In questo panorama le esperienze maturate nella mia città, negli ultimi dieci anni, sono sicuramente interessanti e innovative; la più significativa va sotto il nome di 'fareassieme' e l’esempio più significativo di questo mondo è quello degli U.F.E. gli Utenti Familiari Esperti. Gli U.F.E. sono utenti e familiari che dalla malattia hanno tratto consapevolezza del loro sapere esperienziale e capacità di trasmetterlo, spendendolo a fianco degli operatori ed aggiungendo valore alle attività svolte. Sono nati a Trento all’inizio del secolo; attualmente sono più di quaranta a ‘lavorare’ nel Servizio di salute mentale di Trento e sono riconosciuti sia sotto il profilo amministrativo che economico. Si stanno diffondendo in altri Servizi italiani e in alcune realtà estere (Pechino, Berlino, Svezia).

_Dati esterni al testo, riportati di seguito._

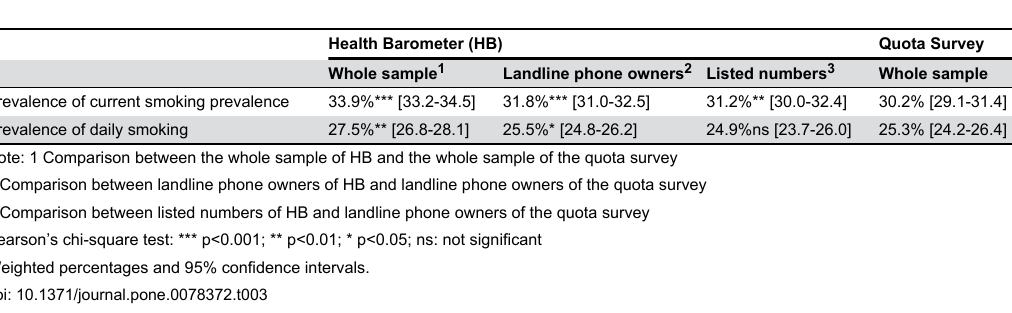
Table 3. Prevalence of current and daily smoking in both surveys according to telephone equipment in 15–75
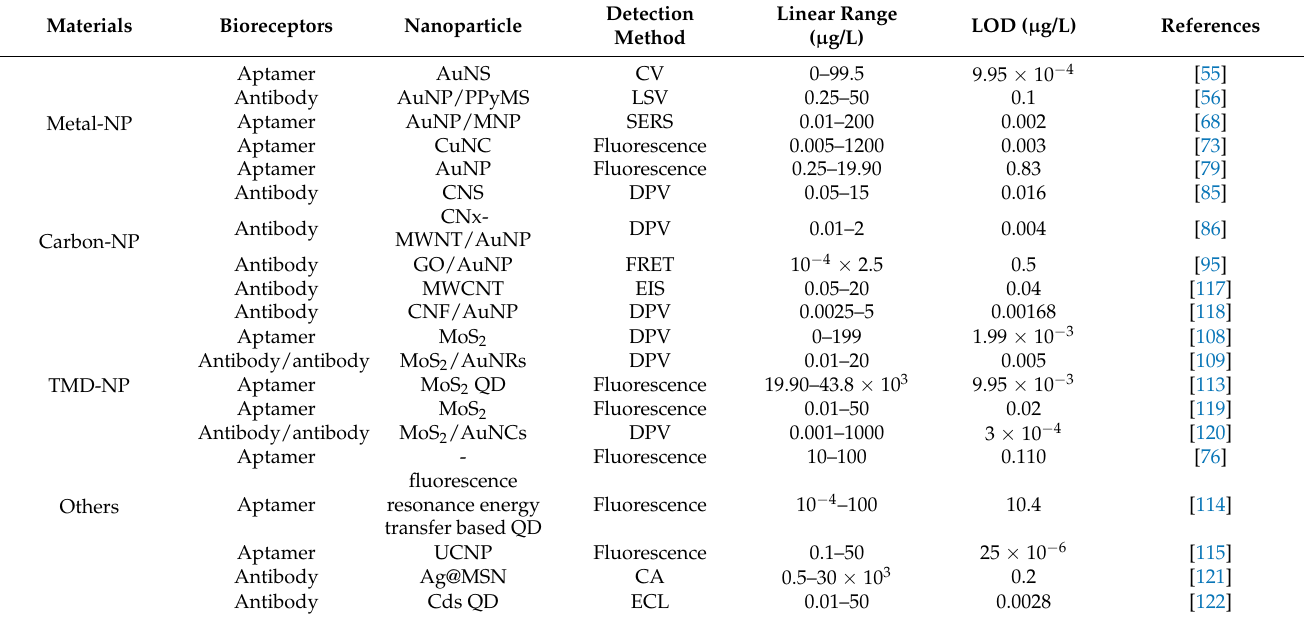
Table 1. MC biosensors composed of various nanomaterials and bioreceptors.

Quando ho pensato a questo progetto l’obiettivo che mi sono posto è stato di far sorgere delle domande, piuttosto che offrire delle risposte. La volontà è stata quella di entrare nello spazio dell’individuo, rispettandone l’unicità e l’umana personalità, non guardando dall’esterno, ma attraverso il rapporto diretto. Di qui la scelta di usare esclusivamente un’ottica di tipo macro, per alimentare questo fare autoriale.

Devo confessare che in me sono sorte molte domande, grazie soprattutto a come le persone si sono messe in gioco; in modo libero, trasparente, comunque sempre chiaro e diretto, attraverso il quale, senza nessuna retorica, mi hanno ricordato quanto importante sia il valore dell’essere umano, nell’individualità e specificità, senza pudore di apparire, ma semplicemente nell’“essere”.